Память с детства у меня была хорошая. И стоило пробежать глазами текст, как я могла его пересказать почти наизусть. С арифметикой дело обстояло хуже. Пока проходили азы – четыре действия и таблицу умножения – все шло еще ничего. Но как только добрались до процентов и задачек, где вода из трубы куда-то выливается и вливается, а поезда куда-то отправляются и где-то встречаются, тут уж я стала проливать горькие слезы. Ум мой явно не приспособлен даже к простейшему математическому мышлению: позже в средней школе я плутала в алгебраических дебрях, теряла А, В или С, путала плюсы и минусы и в итоге получала неправильный ответ. В геометрии, где требовалось логическое построение при доказательстве теорем, дело шло получше.

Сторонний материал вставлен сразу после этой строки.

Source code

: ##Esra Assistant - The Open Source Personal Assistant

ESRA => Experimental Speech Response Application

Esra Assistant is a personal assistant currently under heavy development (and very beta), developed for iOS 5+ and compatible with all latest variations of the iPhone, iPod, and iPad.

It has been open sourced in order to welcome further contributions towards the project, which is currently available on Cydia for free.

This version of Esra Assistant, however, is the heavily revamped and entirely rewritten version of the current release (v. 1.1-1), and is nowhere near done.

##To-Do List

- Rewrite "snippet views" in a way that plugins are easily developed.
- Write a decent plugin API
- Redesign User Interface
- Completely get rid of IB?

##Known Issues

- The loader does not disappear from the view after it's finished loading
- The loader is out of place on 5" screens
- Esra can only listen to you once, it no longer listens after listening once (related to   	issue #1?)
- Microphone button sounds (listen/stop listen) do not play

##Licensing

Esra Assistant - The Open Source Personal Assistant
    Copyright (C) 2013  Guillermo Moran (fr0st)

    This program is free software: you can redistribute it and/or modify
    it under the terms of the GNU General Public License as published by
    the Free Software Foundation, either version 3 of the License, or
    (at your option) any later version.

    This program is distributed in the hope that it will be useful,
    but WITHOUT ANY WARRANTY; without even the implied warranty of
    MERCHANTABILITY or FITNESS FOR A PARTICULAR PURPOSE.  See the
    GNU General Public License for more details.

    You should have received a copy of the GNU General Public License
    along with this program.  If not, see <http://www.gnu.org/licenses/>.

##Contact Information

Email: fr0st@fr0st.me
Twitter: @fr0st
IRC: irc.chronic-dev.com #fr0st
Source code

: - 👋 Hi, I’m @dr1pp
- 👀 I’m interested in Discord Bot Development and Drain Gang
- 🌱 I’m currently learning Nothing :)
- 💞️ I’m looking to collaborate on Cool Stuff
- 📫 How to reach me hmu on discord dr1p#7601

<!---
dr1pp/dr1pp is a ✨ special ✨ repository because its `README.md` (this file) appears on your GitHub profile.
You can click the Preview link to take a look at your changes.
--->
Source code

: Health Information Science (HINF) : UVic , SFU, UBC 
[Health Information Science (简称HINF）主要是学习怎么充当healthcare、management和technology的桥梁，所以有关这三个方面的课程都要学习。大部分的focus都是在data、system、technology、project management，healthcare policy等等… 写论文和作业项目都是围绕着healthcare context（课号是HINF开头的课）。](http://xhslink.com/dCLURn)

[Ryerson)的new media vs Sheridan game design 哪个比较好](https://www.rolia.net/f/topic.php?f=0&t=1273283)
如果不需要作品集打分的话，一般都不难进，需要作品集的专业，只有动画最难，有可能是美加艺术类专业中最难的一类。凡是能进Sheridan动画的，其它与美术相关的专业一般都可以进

В первом классе нам выдали учебники, составленные по так называемому комплексному принципу. В книге для чтения материал был сгруппирован по разделам: «Времена года», «Труд» и так далее. А так как страна испытывала бумажный голод, то учебные пособия печатались на тонкой оберточной бумаге, причем разноцветной. Мне нравилось такое разноцветье, хотя на синих, лиловых, розовых страницах буквы не всегда были ясно видны. Во времена нэпа в такую бумагу в булочных заворачивали хлеб и пирожные. Канцелярские принадлежности: тетради с промокашками, ручки и карандаши производства концессионных фабрик Хаммера (или Гаммера, как тогда говорили), ластики, чернильницы-непроливашки и перья с магическим номером «89» – каллиграфической мечтой школяра – покупались через школьные кооперативы (тогда в стране повсюду внедрялись различные кооперативные формы). Школьники сами управляли кооперативом. Во втором, кажется, классе путем голосования я стала председателем кооператива в нашей школе. Форму, в которую облекался наш кооператив, я уже не помню. Знаю только, что кооперативной деятельностью мы занимались под руководством одного нашего молодого учителя. Ездили с ним вместе на склад за школьными принадлежностями, а затем не то продавали их, не то распределяли среди учащихся. Скорее все-таки продавали.